Takacs Quartet/Stephen Hough, Wigmore Hall
Wednesday 01 June 2011
As the world’s top venue for chamber music, the Wigmore Hall had a lot to celebrate on its 110th anniversary. But when it opened in 1901, it had a different name and purpose.
As the Bechstein Hall, sitting next door to the Bechstein showrooms, it was created as a shop-window for Europe’s leading piano-maker: it took a few years before the penny dropped among the virtuosi that here was an acoustic second to none. Alfred Cortot, Walter Gieseking, Pablo Casals, and Andres Segovia made frequent appearances there in the Thirties; the inspirational Myra Hess led the field during the Second World War, then came that golden age when Benjamin Britten made the hall his test-bed for premieres. Fifteen-year-old Daniel Barenboim played Beethoven’s ‘Hammerklavier’ there in short trousers, to be followed by a 16-year-old Jacqueline du Pre, and by an only slightly older Mitsuko Uchida.

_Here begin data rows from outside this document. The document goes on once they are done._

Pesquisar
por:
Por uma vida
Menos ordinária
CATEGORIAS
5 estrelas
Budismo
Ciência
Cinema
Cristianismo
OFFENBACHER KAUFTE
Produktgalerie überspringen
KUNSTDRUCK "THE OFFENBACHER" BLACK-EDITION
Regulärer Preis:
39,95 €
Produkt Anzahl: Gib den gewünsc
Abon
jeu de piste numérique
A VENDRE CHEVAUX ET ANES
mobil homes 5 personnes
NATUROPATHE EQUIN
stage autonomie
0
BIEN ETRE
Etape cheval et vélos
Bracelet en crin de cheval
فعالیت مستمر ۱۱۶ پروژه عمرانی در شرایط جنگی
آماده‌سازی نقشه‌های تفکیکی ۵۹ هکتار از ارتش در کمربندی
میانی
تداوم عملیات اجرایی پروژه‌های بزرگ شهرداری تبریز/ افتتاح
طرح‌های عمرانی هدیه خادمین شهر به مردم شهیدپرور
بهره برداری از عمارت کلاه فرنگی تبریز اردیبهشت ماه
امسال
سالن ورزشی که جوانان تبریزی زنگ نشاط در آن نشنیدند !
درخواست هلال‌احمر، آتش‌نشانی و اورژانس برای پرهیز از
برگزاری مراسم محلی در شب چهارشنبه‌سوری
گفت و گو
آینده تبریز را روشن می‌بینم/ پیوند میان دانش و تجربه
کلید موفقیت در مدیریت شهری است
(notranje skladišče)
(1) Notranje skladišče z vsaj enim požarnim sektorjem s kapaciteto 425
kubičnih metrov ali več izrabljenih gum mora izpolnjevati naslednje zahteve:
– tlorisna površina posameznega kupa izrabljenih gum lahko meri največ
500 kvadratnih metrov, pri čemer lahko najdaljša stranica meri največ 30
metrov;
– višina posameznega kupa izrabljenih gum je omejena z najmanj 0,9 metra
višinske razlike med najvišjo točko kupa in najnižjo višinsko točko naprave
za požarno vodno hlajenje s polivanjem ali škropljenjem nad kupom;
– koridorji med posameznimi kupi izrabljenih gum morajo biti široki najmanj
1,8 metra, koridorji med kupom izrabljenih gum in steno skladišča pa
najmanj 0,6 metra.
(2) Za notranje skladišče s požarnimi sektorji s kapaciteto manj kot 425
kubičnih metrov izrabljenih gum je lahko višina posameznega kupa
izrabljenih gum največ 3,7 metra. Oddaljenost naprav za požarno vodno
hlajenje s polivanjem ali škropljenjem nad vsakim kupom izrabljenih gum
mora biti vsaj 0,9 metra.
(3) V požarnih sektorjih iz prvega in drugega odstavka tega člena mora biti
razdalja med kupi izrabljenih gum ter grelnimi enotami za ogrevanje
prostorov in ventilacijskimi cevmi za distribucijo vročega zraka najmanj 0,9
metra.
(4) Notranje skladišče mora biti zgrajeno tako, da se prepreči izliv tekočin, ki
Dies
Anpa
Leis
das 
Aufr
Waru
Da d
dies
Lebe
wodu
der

The big guns wheeled out for this celebratory gala were the Takacs Quartet – playing Haydn’s late String Quartet in D Opus 71 No 2, and Beethoven’s final string quartet – with pianist Stephen Hough joining them for Dvorak’s Piano Quintet in A. The outer movements of the Haydn had an energetic full-bloodedness; the beauty of the Adagio unfolded seamlessly. For the Beethoven, the Takacs deployed a different range of timbres, creating a frozen sublimity in the slow movement, and such abandon in the Trio that one sensed the hair on their bows. The drama of the final movement, where the phrases ‘Must it be?’ and ‘It must be!’ became a duel between doom and liberation, acquired majestic force. And it was good to be reminded how strikingly modern Dvorak’s piano quintet is, as well as how nostalgically Schubertian: Hough’s playing was at its commanding, charming best.
A brilliant evening - but the point about the Wigmore is that it’s brilliant several times a week. The previous day I had attended a lunchtime recital in which the Israeli pianist Shai Wosner did thrilling things with Beethoven and Brahms, and an evening concert in which the young Malaysian pianist Bobby Chen made magic with Prokofiev. A few days before that, the 22-year-old Ukrainian pianist Alexej Gorlatch gave the most poetically expressive account of Chopin’s Etudes I have ever heard: none of pianism’s big beasts, past or present, could have done better. Keep on truckin.